Aussi, elle aura des effets non négligeables sur l’exploitation des énergies renouvelables intermittentes en forte augmentation en Espagne, ou encore sur l’optimisation du parc de production d’électricité de la France et de l’Espagne. Coté usagers, ce projet s’il abouti, devrait avoir des effets positifs sur les prix de l’électricité puisque l’effet de congestion actuel ne permet pas d’importer d’un pays à l’autre la puissance énergétique suffisante pour faire baisser les prix.  Malgré l’étude, les anti-THT dénoncent un projet essentiellement à but lucratif et non sécuritaire.

La solution : enterrer la ligne THT !

Bien que le dernier tracé aérien n’ait pas fait l’objet de débat public, Jean-Louis Borloo sous l’impulsion du Grenelle de l’Environnement a réuni l’ensemble des partis lors de réunions tenues par un cabinet indépendant : le Centro Elettrotecnico Sperimentale Italiano (CESI).

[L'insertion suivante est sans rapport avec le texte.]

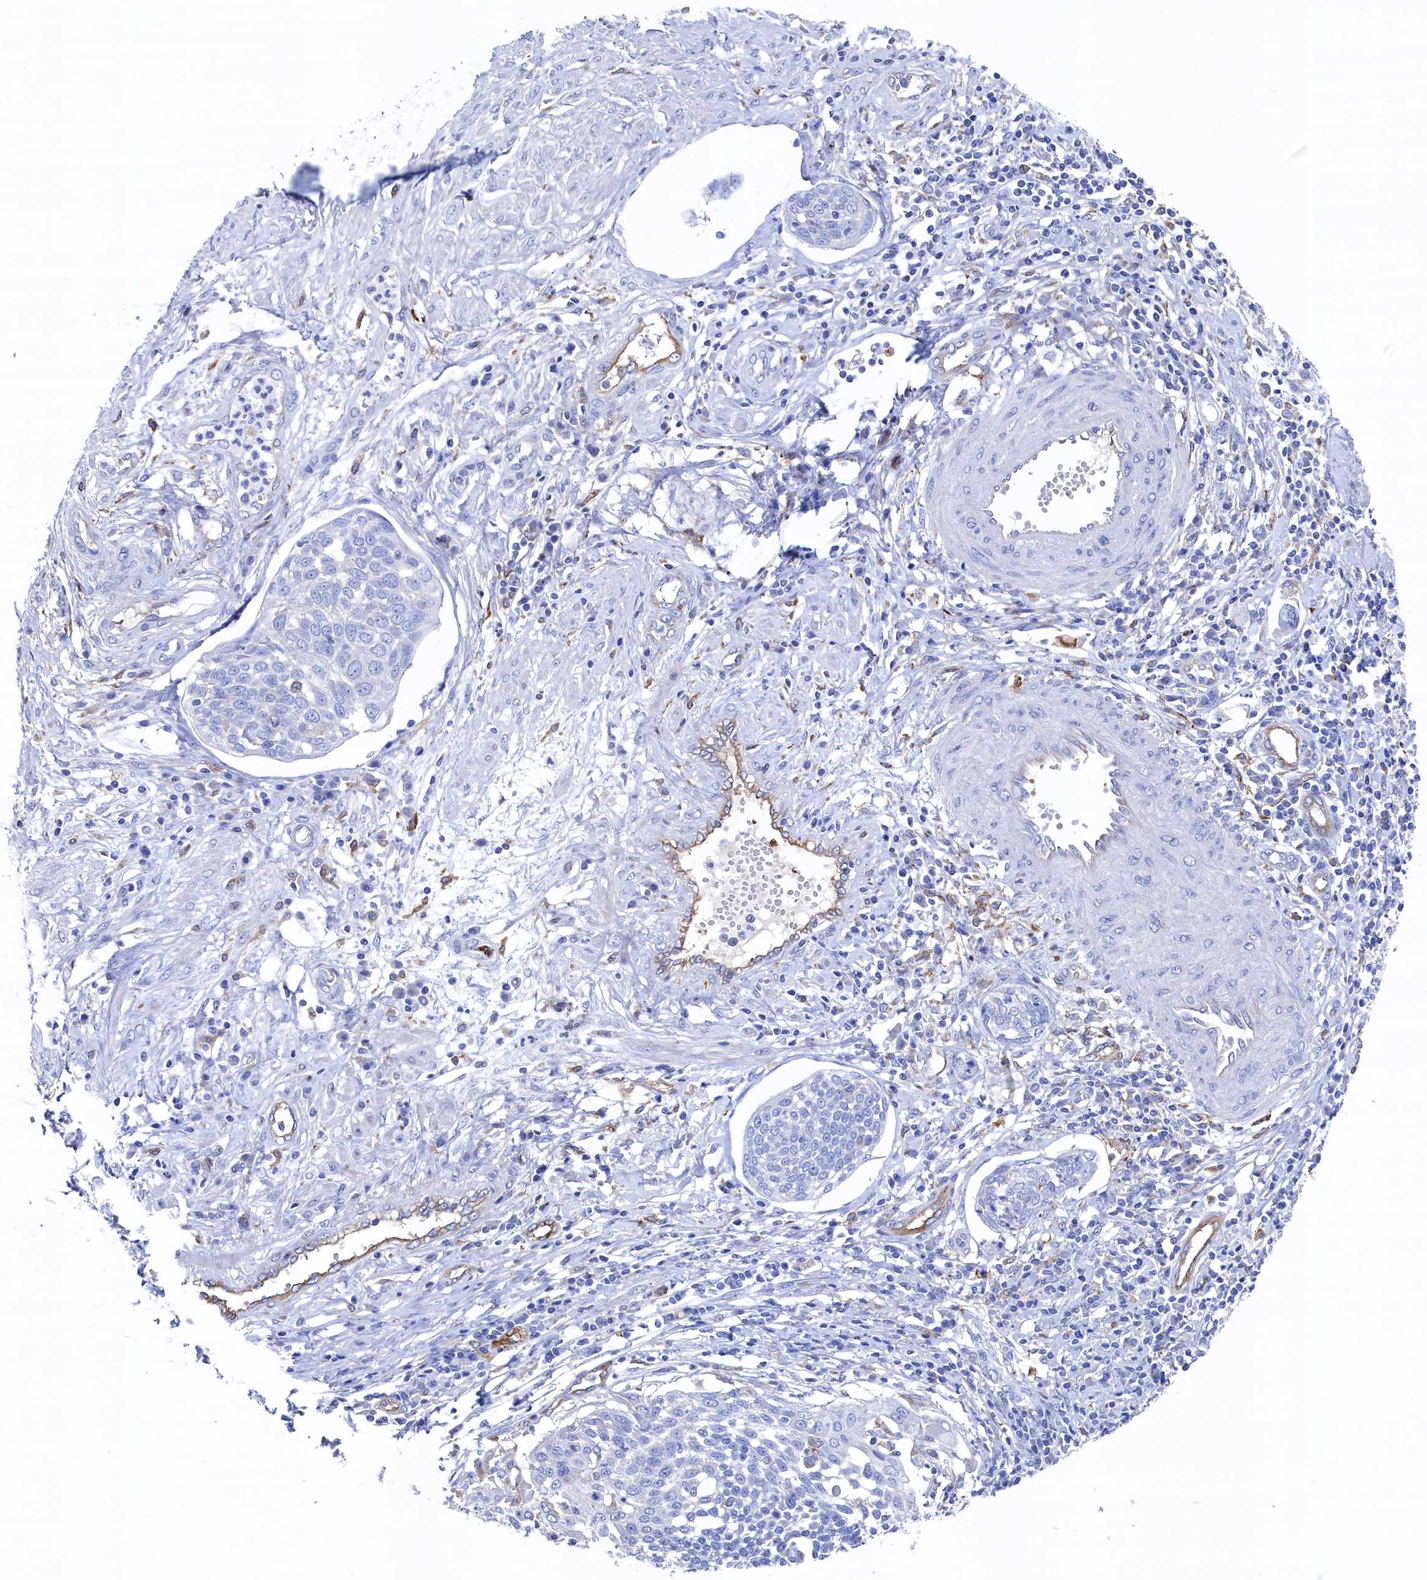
{"staining": {"intensity": "negative", "quantity": "none", "location": "none"}, "tissue": "cervical cancer", "cell_type": "Tumor cells", "image_type": "cancer", "snomed": [{"axis": "morphology", "description": "Squamous cell carcinoma, NOS"}, {"axis": "topography", "description": "Cervix"}], "caption": "Immunohistochemical staining of cervical cancer (squamous cell carcinoma) exhibits no significant expression in tumor cells.", "gene": "C12orf73", "patient": {"sex": "female", "age": 34}}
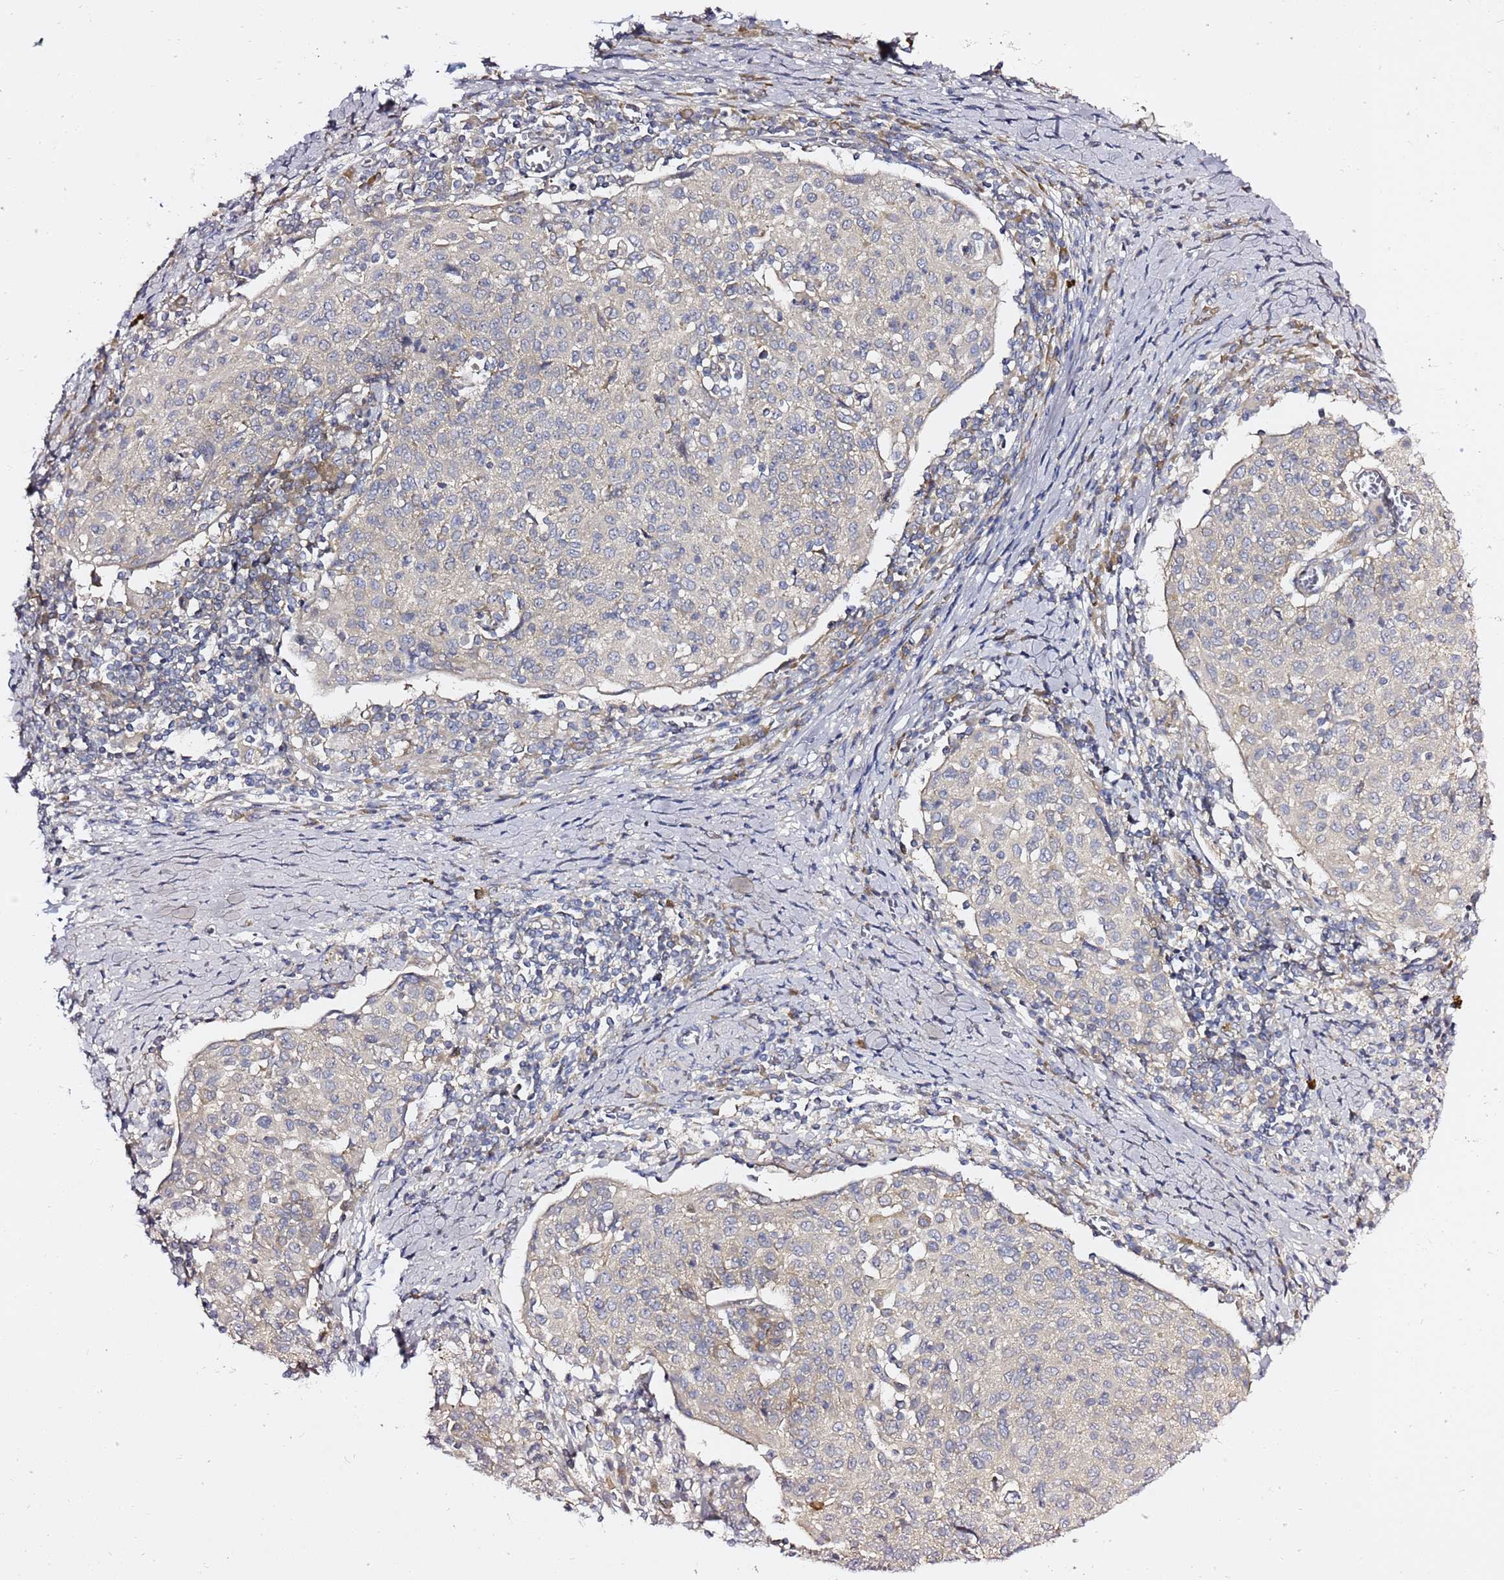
{"staining": {"intensity": "negative", "quantity": "none", "location": "none"}, "tissue": "cervical cancer", "cell_type": "Tumor cells", "image_type": "cancer", "snomed": [{"axis": "morphology", "description": "Squamous cell carcinoma, NOS"}, {"axis": "topography", "description": "Cervix"}], "caption": "Tumor cells are negative for brown protein staining in squamous cell carcinoma (cervical).", "gene": "MON1B", "patient": {"sex": "female", "age": 52}}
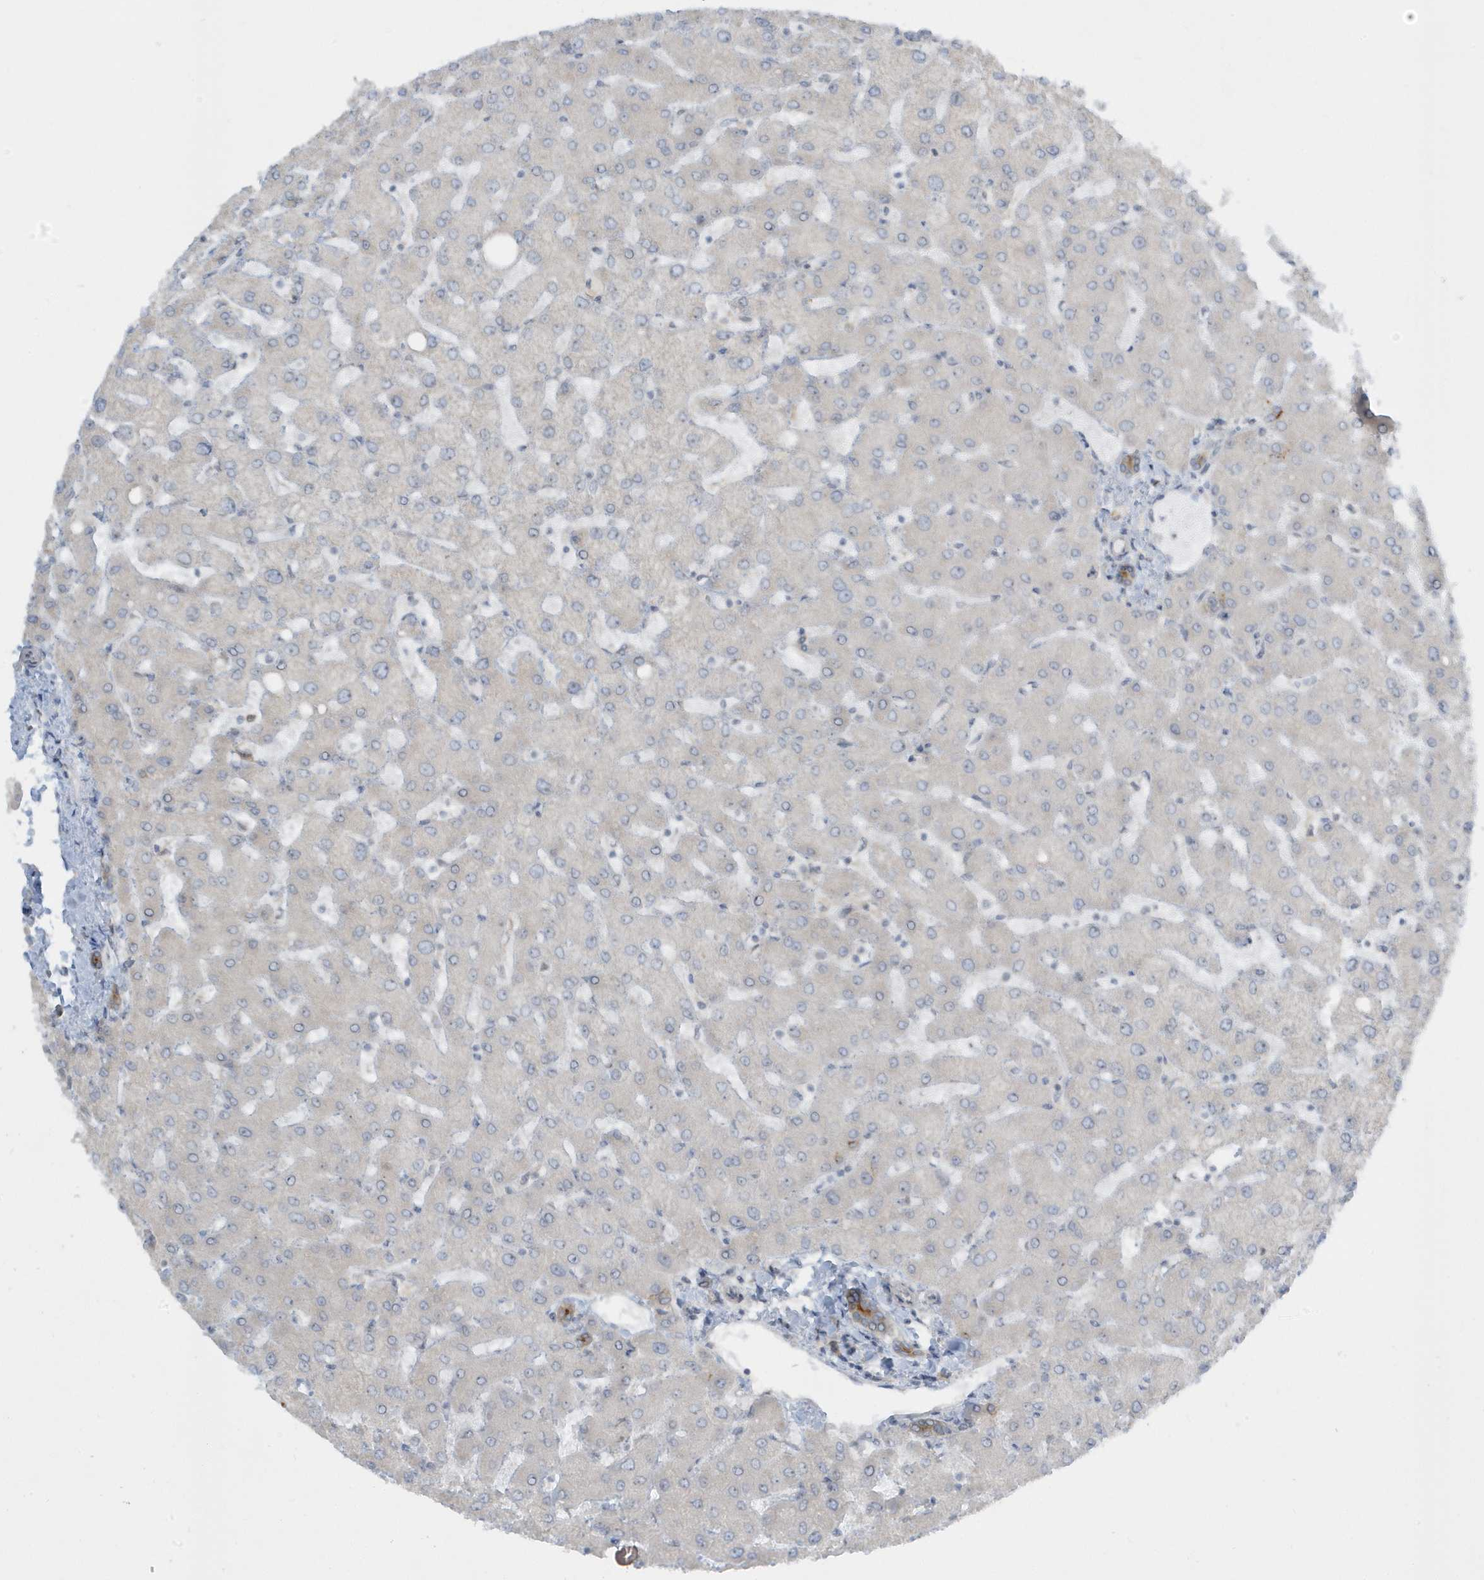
{"staining": {"intensity": "moderate", "quantity": "<25%", "location": "cytoplasmic/membranous"}, "tissue": "liver", "cell_type": "Cholangiocytes", "image_type": "normal", "snomed": [{"axis": "morphology", "description": "Normal tissue, NOS"}, {"axis": "topography", "description": "Liver"}], "caption": "About <25% of cholangiocytes in benign liver exhibit moderate cytoplasmic/membranous protein staining as visualized by brown immunohistochemical staining.", "gene": "SCN3A", "patient": {"sex": "female", "age": 54}}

Privilégiant une large transparence à chaque étape, la concertation a abouti à une solution qui satisfait l’ensemble des acteurs. La ligne très haute tension sera enfouie et non plus aérienne. Le tracé exact sera communiqué au mois de juin lors du Sommet franco-espagnol. On note deux possibilités : soit un raccordement terrestre ou sous marin.

Cette solution satisfaisante aux yeux de chacune des parties et pour l’environnement nécessite un surplus financier que l’Etat français va assumer lui-même. Alors que le projet « aérien » était estimé à 100 millions d’euros, l’enfouissement de la ligne coûterait 700 millions d’euros.  Ce prix se justifie par le creusement de tranchés de 15 mètres de large si la voie terrestre est privilégiée.